Sorry to be pushy, but I don't think you understand the fundamental theorem. If you know what your opponent has (9-9, in this case) and you know there is a positive expected value to betting, then you should bet. The theorem in no way says otherwise. It does not say that you should only bet when you have the best chance to win at showdown. Only that it is a mistake to play other than you would if you knew their hand, which in this case would also include knowing how hard it would be for them to call bets with overcards on the board.

I don't think the fundamental theorem is intended to be 'applied' to any hand in progress. It's not a system. It's simply a way of identifying the perfect play in a mathematical/game-theoretical sense.

Okay, I'm stepping off my soapbox now. Take my thoughts on this as you will.

I will also mention, though, that the topic and the message of the article are great. This is a critical skill for any poker player. Thanks!

Sean Lind 2009-06-19 17:22:00

It's not the exact opposite really, since if you bet and they call, you're making a mistake, betting with the worst hand.

If you don't bet, then you're making a mistake not giving them the opportunity to make a mistake.
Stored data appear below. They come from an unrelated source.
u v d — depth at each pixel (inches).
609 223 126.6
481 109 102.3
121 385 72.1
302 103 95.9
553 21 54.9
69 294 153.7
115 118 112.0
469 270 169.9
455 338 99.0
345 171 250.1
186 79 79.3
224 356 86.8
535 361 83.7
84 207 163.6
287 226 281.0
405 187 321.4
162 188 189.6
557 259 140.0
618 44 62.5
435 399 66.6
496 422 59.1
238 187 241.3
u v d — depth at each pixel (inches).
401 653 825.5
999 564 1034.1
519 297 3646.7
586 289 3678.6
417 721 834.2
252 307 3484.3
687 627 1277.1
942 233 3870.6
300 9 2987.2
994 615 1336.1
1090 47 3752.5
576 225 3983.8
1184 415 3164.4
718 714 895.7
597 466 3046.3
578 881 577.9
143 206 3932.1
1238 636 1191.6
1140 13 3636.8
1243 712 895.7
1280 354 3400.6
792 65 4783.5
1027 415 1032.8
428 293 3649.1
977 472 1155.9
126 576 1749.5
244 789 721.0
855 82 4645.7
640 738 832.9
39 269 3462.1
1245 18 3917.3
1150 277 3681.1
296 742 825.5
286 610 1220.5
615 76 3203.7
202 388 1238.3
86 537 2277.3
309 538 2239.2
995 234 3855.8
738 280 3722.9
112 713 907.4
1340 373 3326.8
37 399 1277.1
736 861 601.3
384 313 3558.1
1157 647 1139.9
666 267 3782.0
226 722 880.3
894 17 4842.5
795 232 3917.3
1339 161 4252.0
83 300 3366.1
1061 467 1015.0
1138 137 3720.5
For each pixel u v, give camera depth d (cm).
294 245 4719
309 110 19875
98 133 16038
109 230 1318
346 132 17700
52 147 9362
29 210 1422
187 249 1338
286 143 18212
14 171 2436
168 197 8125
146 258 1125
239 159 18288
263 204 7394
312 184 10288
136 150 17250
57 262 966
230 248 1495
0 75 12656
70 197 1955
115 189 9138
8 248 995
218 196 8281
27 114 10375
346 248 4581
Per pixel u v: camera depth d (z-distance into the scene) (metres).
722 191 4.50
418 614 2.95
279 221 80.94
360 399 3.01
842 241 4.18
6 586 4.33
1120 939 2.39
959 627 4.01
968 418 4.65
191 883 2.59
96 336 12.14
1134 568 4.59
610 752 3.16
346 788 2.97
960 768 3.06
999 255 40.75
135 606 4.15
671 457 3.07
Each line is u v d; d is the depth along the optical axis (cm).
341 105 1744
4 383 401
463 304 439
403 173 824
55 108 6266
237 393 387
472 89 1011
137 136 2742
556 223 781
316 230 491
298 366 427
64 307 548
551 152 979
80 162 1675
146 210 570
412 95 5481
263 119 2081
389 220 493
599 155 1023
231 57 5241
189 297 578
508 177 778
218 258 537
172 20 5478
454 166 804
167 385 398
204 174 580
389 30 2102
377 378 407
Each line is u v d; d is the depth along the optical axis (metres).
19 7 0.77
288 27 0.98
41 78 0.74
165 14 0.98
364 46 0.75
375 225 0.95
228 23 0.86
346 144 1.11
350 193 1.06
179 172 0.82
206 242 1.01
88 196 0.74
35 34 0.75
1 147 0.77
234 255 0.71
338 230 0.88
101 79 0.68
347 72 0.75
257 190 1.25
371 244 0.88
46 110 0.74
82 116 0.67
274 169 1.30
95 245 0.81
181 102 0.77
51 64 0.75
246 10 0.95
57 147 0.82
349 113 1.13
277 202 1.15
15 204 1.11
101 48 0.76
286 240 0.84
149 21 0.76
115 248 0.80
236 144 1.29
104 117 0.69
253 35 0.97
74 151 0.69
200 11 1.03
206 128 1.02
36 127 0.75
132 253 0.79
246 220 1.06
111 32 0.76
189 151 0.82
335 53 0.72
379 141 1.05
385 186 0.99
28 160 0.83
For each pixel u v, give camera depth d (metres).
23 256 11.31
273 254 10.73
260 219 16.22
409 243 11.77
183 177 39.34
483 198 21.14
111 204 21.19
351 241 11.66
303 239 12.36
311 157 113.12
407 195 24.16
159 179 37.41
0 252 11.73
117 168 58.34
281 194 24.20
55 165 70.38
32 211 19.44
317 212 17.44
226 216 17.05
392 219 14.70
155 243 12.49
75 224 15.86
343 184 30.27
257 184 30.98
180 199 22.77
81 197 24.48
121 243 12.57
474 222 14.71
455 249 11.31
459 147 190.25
Sklansky's theorem here is a catch 22, rendering it completely useless. Even sklansky dollars are useless, as the actual hand they have that time is irrelevant.

The game is all about ranges... either way, the fine points about the theorem aren't overly important to this article anyways, so I'm not too worried. But thanks for the input, always appreciated.

Sean 2009-06-19 02:42:00

I think this is a misrepresentation of Sklansky's Fundamental Theorem of Poker. Sklansky dollars are simply there to help our minds factor out the variance due to luck, so that we correctly separate the good plays from the bad ones, regardless of the outcome of an individual hand. It's just another way of expressing expected value.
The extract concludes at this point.